O texto classifica como prática abusiva qualquer ação que busque impedir, restringir, falsear ou esvaziar o funcionamento regular do mercado secundário de pontos, milhas ou equivalentes.
As companhias aéreas não poderão criar obstáculos ou encarecer indevidamente a atuação das empresas que adquirirem milhas no mercado secundário.
Análise do Setor de Fidelização
Conforme dados da Associação Brasileira das Empresas do Mercado de Fidelização (Abemf), existem atualmente 306,2 milhões de contas registradas em programas de fidelidade no Brasil, que correspondem a cerca de 60 milhões de consumidores.
No primeiro trimestre de 2026, o setor gerou uma receita de R$ 6,3 bilhões. Em 93% das situações, os pontos são acumulados através de compras em estabelecimentos de varejo, como lojas, farmácias e supermercados. Após serem acumulados, os pontos são utilizados para a aquisição de passagens aéreas em 76,2% dos casos.
Os defensores do projeto afirmam que os pontos pertencem aos consumidores, que devem ter a liberdade de transferir, trocar e vender as milhas em diversas plataformas.

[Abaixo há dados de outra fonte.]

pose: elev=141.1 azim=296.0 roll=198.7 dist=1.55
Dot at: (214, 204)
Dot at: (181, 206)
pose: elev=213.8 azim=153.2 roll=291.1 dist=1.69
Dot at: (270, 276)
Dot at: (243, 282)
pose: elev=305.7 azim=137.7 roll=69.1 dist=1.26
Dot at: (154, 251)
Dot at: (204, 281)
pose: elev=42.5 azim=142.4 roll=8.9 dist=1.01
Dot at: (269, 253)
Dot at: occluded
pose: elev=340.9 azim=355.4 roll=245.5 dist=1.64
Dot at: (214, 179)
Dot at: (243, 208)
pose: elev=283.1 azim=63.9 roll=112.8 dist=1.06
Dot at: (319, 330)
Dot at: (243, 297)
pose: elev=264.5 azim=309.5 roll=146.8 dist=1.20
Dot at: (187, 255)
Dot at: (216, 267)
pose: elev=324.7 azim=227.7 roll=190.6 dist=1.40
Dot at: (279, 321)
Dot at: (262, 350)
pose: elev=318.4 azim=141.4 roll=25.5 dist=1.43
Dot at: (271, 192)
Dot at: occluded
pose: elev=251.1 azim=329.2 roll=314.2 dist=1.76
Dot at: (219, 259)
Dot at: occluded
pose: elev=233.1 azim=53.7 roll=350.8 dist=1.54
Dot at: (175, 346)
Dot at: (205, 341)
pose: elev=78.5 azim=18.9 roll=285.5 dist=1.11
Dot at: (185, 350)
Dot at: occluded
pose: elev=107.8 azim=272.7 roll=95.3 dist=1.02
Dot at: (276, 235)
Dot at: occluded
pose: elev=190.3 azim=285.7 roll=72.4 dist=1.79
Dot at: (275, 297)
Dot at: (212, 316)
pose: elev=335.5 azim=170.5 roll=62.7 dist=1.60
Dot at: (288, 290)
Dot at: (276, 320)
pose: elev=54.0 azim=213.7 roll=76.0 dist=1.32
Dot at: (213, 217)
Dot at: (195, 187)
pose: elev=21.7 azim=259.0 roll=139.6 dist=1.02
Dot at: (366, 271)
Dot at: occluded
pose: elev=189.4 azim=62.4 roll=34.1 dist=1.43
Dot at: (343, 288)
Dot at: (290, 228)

Por outro lado, companhias aéreas e entidades do setor sustentam que os pontos e milhas não devem ser considerados moeda ou ativos financeiros, mas sim benefícios promocionais vinculados à relação entre empresa e cliente.
A defesa é de que, se o consumidor tiver liberdade para vender os pontos a qualquer momento, isso diminuiria o incentivo para as empresas investirem em tais programas.
Posicionamento da FlyBy
A FlyBy, em comunicado, mencionou que há outras empresas que também estão aptas sob a nova legislação e expressou respeito à aprovação do projeto de lei que busca regulamentar o mercado de pontos e milhas, ampliando assim os direitos dos consumidores.
A companhia ressaltou que a proposta estabelece critérios objetivos a serem seguidos por todos os agentes envolvidos no mercado e reafirmou que o titular dos pontos e milhas deve ter a liberdade de decidir sobre a destinação econômica de um patrimônio de sua propriedade.
O fundador da FlyBy, Gianlucca Nahas, em nota como presidente da Abrir (Associação Brasileira dos Agentes Independentes de Reutilização de Milhas), manifestou seu compromisso com a defesa dos direitos dos proprietários de milhas aéreas e dos consumidores.
Nahas enfatizou a favorabilidade à autorregulação pelos agentes privados, além de se opor a privilégios, restrições ou impedimentos à livre concorrência e à iniciativa privada.